On Thu, May 28, 2009 at 10:26 AM, dwight elvey <dkelvey at hotmail.com> wrote:
?I still prefer using a laptop and a ternimal
emulator.
It leaves me the option of dumping or uploading files
to disk. Sometimes I just want to log what I've been
doing.
If I'm importing text or trying to completely copy a session, I tend
towards laptops, but I've run into the occasional VT100-emulation
issue with PC-based terminal programs that I've never had using a real
terminal.
As for size, the VT-6 is more portable than a laptop if you have a
keyboard and monitor at your destination. Previously, my Planar
ELT-320 has been great - it's a small (well under 10")
electroluminescent screen (thus the "ELT") that has keyboard jacks for
DEC LK series *and* PC-AT/PS/2 along with MMJ *and* DE-9 serial
connectors. They aren't all that common (I've only ever run across a
few for sale), but great when you can find them.
For me, portability is somewhat important, but compatibility is much
more so. If it doesn't render emacs properly (a real problem I've had
with xterm and klh10) or the VTEDIT TECO Macro on OS/8 (a real problem
I've had with a real DEC VT220 in VT52 mode), the size, the weight or
other factors just aren't important. My solution in each of the above
cases was to use a genuine terminal because when I plugged it in, it
just worked.
?It is a little more difficult as the newer laptops
don't
have serial ports and the os doesn't allow direct access
to the prots.
Indeed. I'm not happy with the shift in what hardware resources are
on "modern" machines, but given that I use a parallel port as 8+ bits
of general-purpose I/O (I don't remember the last time I put a printer
on one ;-), I've come to expect that what I want and what the masses
want only intersect slightly (and that's why I don't have a "new"
laptop).
Still many older laptops will boot a dos disk.
I have a Zenith 8-bit laptop I've posted about before - it cost me $15
with a carrying case, it has two pop-up low-density 3.5" floppies and
no hard drive. I have a boot disk in it with DOS 3.3 and Kermit. I
also have a Xircom PE-3 on its parallel port and the packet drivers,
so I can use DOS Kermit either over the serial port or over a 10BaseT
connection. It's not a fast machine, but it's only doing one thing.

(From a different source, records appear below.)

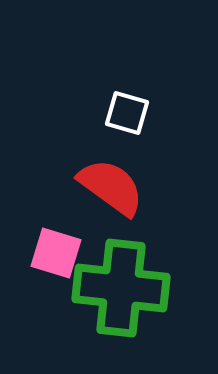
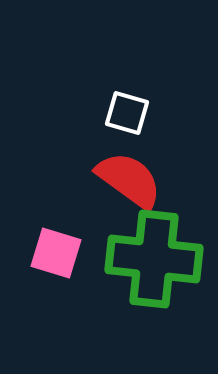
red semicircle: moved 18 px right, 7 px up
green cross: moved 33 px right, 29 px up
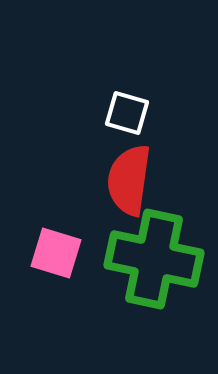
red semicircle: rotated 118 degrees counterclockwise
green cross: rotated 6 degrees clockwise
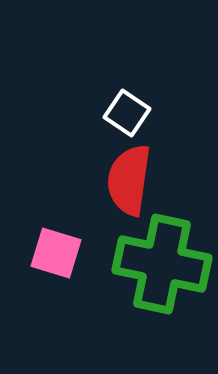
white square: rotated 18 degrees clockwise
green cross: moved 8 px right, 5 px down
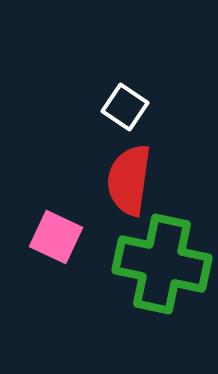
white square: moved 2 px left, 6 px up
pink square: moved 16 px up; rotated 8 degrees clockwise
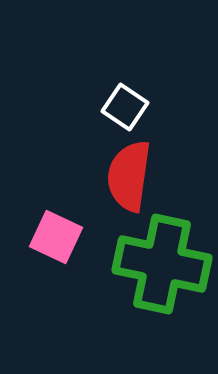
red semicircle: moved 4 px up
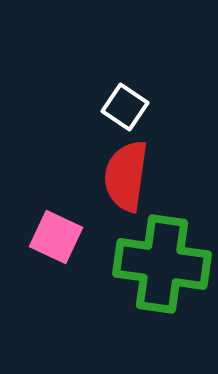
red semicircle: moved 3 px left
green cross: rotated 4 degrees counterclockwise
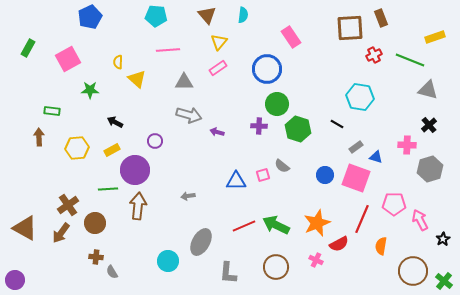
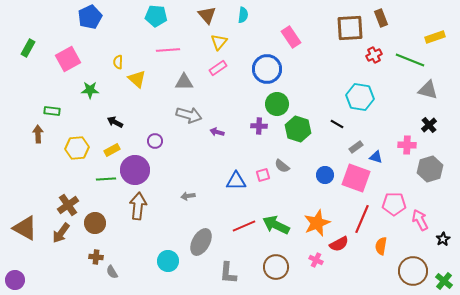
brown arrow at (39, 137): moved 1 px left, 3 px up
green line at (108, 189): moved 2 px left, 10 px up
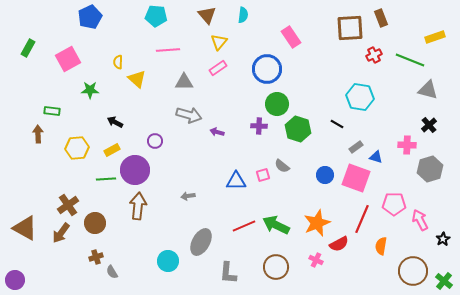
brown cross at (96, 257): rotated 24 degrees counterclockwise
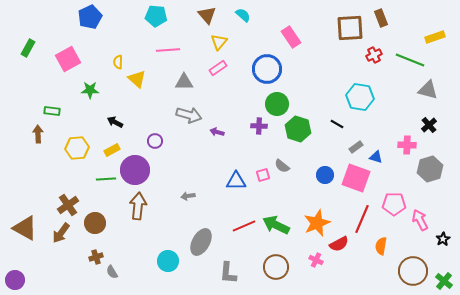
cyan semicircle at (243, 15): rotated 56 degrees counterclockwise
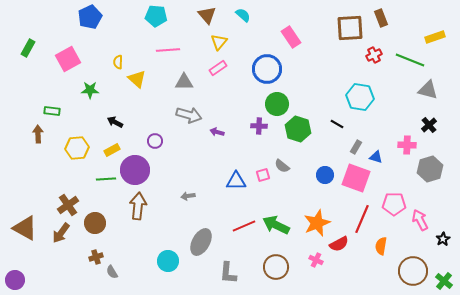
gray rectangle at (356, 147): rotated 24 degrees counterclockwise
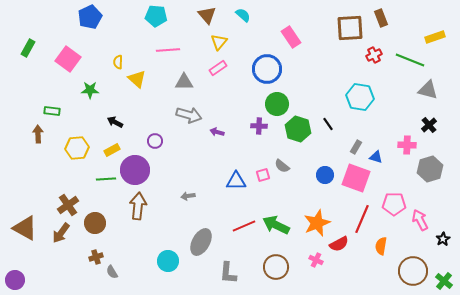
pink square at (68, 59): rotated 25 degrees counterclockwise
black line at (337, 124): moved 9 px left; rotated 24 degrees clockwise
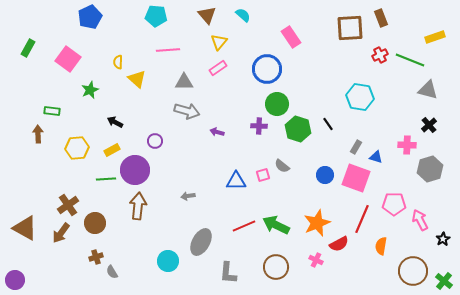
red cross at (374, 55): moved 6 px right
green star at (90, 90): rotated 24 degrees counterclockwise
gray arrow at (189, 115): moved 2 px left, 4 px up
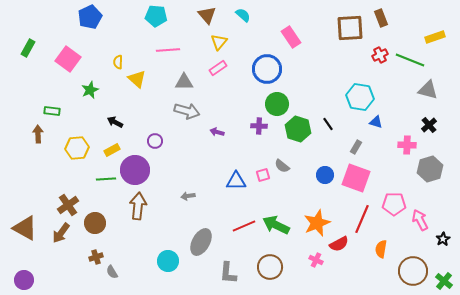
blue triangle at (376, 157): moved 35 px up
orange semicircle at (381, 246): moved 3 px down
brown circle at (276, 267): moved 6 px left
purple circle at (15, 280): moved 9 px right
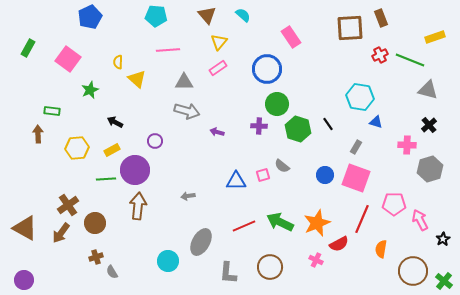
green arrow at (276, 225): moved 4 px right, 3 px up
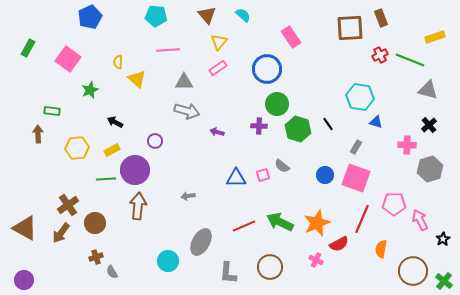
blue triangle at (236, 181): moved 3 px up
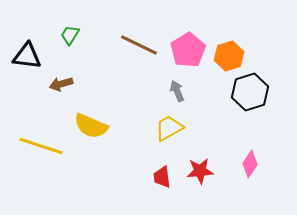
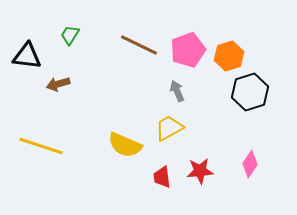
pink pentagon: rotated 12 degrees clockwise
brown arrow: moved 3 px left
yellow semicircle: moved 34 px right, 19 px down
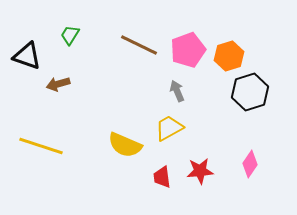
black triangle: rotated 12 degrees clockwise
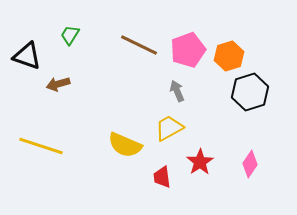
red star: moved 9 px up; rotated 28 degrees counterclockwise
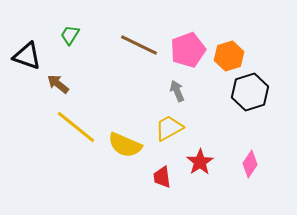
brown arrow: rotated 55 degrees clockwise
yellow line: moved 35 px right, 19 px up; rotated 21 degrees clockwise
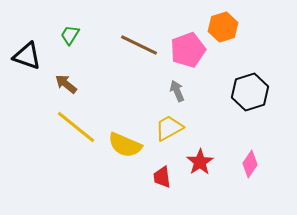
orange hexagon: moved 6 px left, 29 px up
brown arrow: moved 8 px right
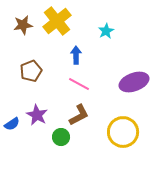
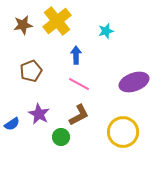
cyan star: rotated 14 degrees clockwise
purple star: moved 2 px right, 1 px up
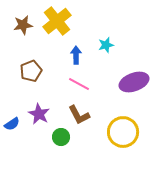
cyan star: moved 14 px down
brown L-shape: rotated 90 degrees clockwise
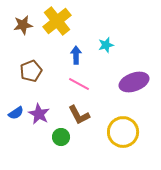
blue semicircle: moved 4 px right, 11 px up
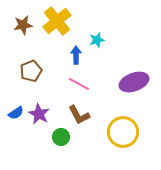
cyan star: moved 9 px left, 5 px up
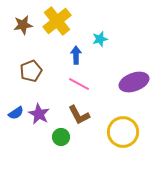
cyan star: moved 3 px right, 1 px up
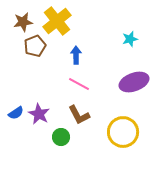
brown star: moved 3 px up
cyan star: moved 30 px right
brown pentagon: moved 4 px right, 25 px up
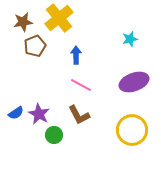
yellow cross: moved 2 px right, 3 px up
pink line: moved 2 px right, 1 px down
yellow circle: moved 9 px right, 2 px up
green circle: moved 7 px left, 2 px up
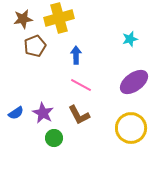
yellow cross: rotated 24 degrees clockwise
brown star: moved 3 px up
purple ellipse: rotated 16 degrees counterclockwise
purple star: moved 4 px right, 1 px up
yellow circle: moved 1 px left, 2 px up
green circle: moved 3 px down
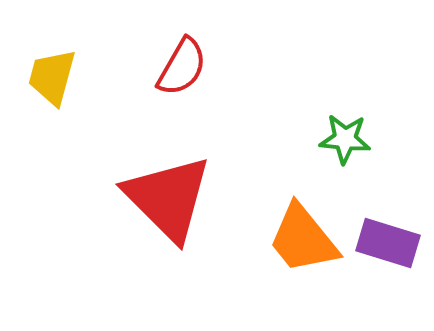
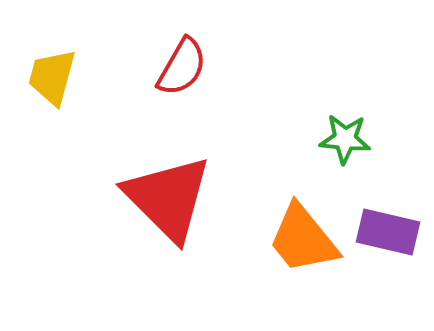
purple rectangle: moved 11 px up; rotated 4 degrees counterclockwise
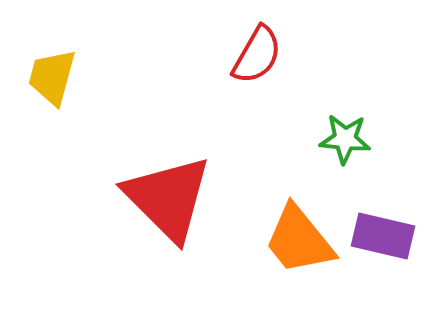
red semicircle: moved 75 px right, 12 px up
purple rectangle: moved 5 px left, 4 px down
orange trapezoid: moved 4 px left, 1 px down
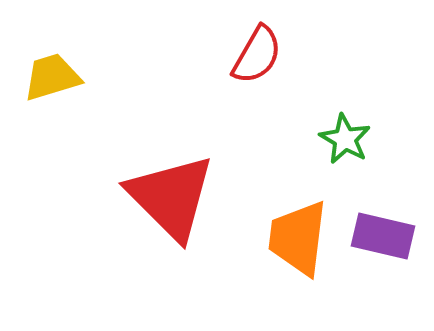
yellow trapezoid: rotated 58 degrees clockwise
green star: rotated 24 degrees clockwise
red triangle: moved 3 px right, 1 px up
orange trapezoid: moved 1 px left, 2 px up; rotated 46 degrees clockwise
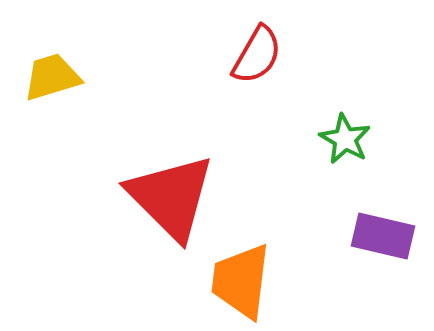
orange trapezoid: moved 57 px left, 43 px down
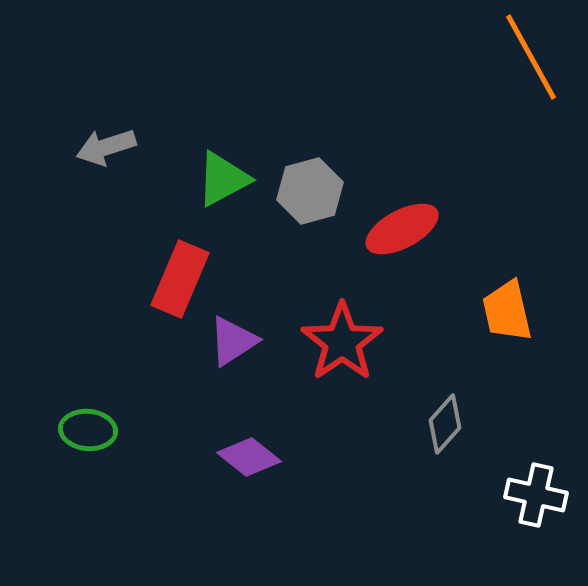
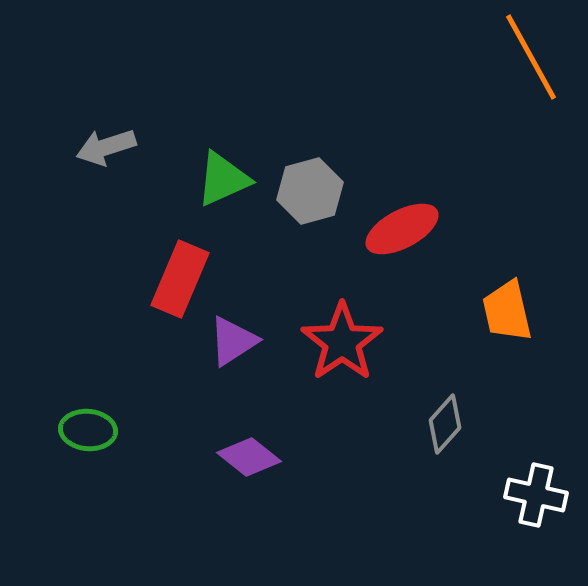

One long-outstanding project is to get some C-sized NiCads with
solder-tabs to rebuild the battery pack, but it works fine on wall
power and I haven't had to do anything but plug it in and boot it up
since I got it.
These days, something like a Dell Latitude CP-series machine is free
or nearly so (but the battery packs are probably dead), and with
64MB-256MB, a built-in serial port, PCMCIA slots, etc., etc., it would
make a fine inexpensive dedicated terminal device. Just watch out for
broken lids (the hinges are stronger than the plastic the case is made
out of).
With "that much" power, you aren't limited to DOS... I still have one
of these running RedHat9 and it does great. The only real limitation
is how much physical memory you can (or can't) stuff in there.